**Tasks to perform**.
a - Summarize the figure caption in three sentences.
b - Rewrite the figure caption from "(J) Immunostaining for" through "(K’) Green channel alone.", replacing "Green channel alone" with "Green channel only".
c - Extend the figure caption beyond its final line.

**Source extract**.

* * * * *

Figure Caption
Fig. S1
Chemical properties and effects of various amyloid beta peptides and expression changes in inflammation-related and synaptic genes. Related to Figure 1, Figure 2.
(A) Circular Dichroism (CD) spectra for uncoupled Aβ42, TR-Aβ42, R9-Aβ42 and scrambled Aβ42 in buffer (PBS). Aβ42 peptides show β-sheet formation in buffer.
(B) CD for CPPs alone in buffer. They do not show beta structures.
(C) Circular Dichroism (CD) spectra for uncoupled Aβ42, TR-Aβ42, R9-Aβ42 and scrambled Aβ42 in water. Aβ42 peptides do not show β-sheet formation in water.
(D) CD for CPPs in water. They do not show beta structures.
(E) Light scattering analyses to detect aggregation for R9-Aβ42, TR-Aβ42, Aβ42 scrambled and R9-Aβ38 peptides in water and buffer. Aβ42 peptides aggregate in buffer significantly more than Aβ42 scrambled and Aβ38. No peptide aggregates in water.
(F) Mass by charge ratio of the native and modified and amyloid beta peptides.
(G) Liquid Chromatography - Mass Spectrometry of HPLC-purified native and modified and amyloid beta peptides.
(H) Immunostaining for HuC/D and L-Plastin on PBS-injected brains. (H’) Green channel alone.
(I) Immunostaining for HuC/D and L-Plastin on TR peptide-injected brains. (I’) Green channel alone.
(J) Immunostaining for S100beta and PCNA on PBS-injected brains. (J’) Green channel alone.
(K) Immunostaining for S100b and PCNA on TR peptide-injected brains. (K’) Green channel alone.
(L) Quantification graph for L-Plastin cells. TR peptide does not alter the number and activation state of the microglia.
(M) Quantification graph for radila glial cell proliferation. TR peptide does not alter the proliferation state of the adult zebrafish brain.

* * * * *

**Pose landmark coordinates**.
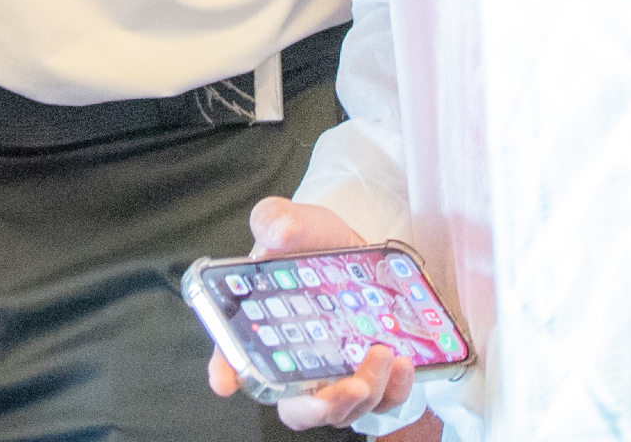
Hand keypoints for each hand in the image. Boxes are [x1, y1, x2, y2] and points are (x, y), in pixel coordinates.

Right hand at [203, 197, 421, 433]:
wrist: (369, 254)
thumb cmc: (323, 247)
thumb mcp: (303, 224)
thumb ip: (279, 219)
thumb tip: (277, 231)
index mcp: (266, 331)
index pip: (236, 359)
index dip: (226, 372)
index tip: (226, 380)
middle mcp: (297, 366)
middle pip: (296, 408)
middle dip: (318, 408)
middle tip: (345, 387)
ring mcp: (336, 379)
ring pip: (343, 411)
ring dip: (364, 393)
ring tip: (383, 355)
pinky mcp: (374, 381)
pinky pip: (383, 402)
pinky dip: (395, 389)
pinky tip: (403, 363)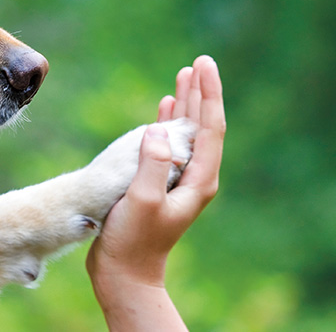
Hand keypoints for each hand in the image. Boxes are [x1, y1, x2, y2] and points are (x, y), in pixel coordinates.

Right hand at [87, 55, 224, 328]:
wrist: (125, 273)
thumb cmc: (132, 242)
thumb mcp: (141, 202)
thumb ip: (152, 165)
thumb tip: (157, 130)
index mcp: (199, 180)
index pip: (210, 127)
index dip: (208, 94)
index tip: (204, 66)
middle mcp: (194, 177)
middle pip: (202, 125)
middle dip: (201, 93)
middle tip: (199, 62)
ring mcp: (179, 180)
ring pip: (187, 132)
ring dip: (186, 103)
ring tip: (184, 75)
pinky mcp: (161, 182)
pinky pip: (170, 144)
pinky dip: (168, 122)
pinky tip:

* * * * *

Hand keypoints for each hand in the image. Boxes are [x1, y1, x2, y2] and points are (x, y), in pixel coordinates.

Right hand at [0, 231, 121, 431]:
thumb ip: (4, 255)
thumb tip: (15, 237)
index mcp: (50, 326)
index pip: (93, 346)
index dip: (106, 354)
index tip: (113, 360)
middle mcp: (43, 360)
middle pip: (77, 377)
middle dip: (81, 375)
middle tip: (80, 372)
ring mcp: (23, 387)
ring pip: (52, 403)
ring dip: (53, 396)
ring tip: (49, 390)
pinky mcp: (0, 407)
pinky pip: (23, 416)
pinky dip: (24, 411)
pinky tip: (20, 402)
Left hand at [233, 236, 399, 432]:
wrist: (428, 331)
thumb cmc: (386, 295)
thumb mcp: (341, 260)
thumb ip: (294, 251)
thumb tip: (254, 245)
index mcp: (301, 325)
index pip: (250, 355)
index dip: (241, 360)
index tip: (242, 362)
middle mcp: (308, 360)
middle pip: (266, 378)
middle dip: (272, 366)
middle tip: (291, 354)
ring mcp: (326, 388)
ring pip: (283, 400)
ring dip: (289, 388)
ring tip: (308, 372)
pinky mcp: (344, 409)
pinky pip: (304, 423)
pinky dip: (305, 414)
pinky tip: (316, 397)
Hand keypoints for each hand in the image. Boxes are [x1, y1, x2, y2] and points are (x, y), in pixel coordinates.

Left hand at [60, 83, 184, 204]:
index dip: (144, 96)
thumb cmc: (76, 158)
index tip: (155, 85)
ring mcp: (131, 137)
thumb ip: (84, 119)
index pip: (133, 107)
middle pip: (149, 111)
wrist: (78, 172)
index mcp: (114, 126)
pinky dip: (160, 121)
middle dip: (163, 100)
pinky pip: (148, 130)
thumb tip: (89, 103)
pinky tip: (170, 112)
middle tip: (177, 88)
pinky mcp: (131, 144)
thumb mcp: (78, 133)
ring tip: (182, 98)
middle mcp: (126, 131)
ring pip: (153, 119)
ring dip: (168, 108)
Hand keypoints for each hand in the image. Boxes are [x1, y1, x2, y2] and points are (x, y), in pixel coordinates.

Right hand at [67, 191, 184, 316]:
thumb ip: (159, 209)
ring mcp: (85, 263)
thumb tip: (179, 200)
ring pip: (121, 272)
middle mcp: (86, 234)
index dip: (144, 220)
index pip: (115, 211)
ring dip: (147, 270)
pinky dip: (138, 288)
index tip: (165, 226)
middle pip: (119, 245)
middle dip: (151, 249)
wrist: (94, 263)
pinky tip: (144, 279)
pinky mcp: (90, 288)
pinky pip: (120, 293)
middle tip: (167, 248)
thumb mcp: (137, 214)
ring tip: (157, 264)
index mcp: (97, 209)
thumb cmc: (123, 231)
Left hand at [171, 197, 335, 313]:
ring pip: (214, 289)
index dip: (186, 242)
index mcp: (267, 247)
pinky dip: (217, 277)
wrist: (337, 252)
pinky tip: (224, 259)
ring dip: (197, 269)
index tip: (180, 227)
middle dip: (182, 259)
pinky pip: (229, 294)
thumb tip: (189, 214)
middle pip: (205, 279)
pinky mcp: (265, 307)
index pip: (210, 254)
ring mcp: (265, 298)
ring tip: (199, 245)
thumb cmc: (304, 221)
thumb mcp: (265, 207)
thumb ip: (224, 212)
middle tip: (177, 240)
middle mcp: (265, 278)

* * * * *

**Responses**.
a - The figure caption describes Fig. S1, which covers the chemical properties and effects of various amyloid beta peptides and expression changes in inflammation-related and synaptic genes. Circular dichroism and light scattering show that Aβ42 peptides form β-sheets and aggregate in buffer but not in water, while the CPPs show no beta structures in either. Immunostaining and quantification show that TR peptide alters neither the number and activation state of the microglia nor the proliferation state of the adult zebrafish brain.

b -
(J) Immunostaining for S100beta and PCNA on PBS-injected brains. (J’) Green channel only.
(K) Immunostaining for S100b and PCNA on TR peptide-injected brains. (K’) Green channel only.

c -
(N) TUNEL and Aβ42 staining for control (a-c), uncoupled Aβ42 (d-f), R9-Aβ42 (g-i), TR-Aβ42 (j-l) at 1-, 3- and 14 days post injection (dpi). small insets on the right of every panel are individual fluorescence channels and the composite from a close-up region.
(O) L-Plastin and HuC/D staining for control (a-c), uncoupled Aβ42 (d-f), R9-Aβ42 (g-i), TR-Aβ42 (j-l) at 1-, 3- and 14 days post injection (dpi). small insets on the right of every panel are individual fluorescence channels and the composite from a close-up region.
(P) S100 and PCNA staining for control (a-c), uncoupled Aβ42 (d-f), R9-Aβ42 (g-i), TR-Aβ42 (j-l) at 1-, 3- and 14 days post injection (dpi). small insets on the right of every panel are individual fluorescence channels and the composite from a close-up region.
(Q) Coupling reaction for attaching fluorescein to peptides.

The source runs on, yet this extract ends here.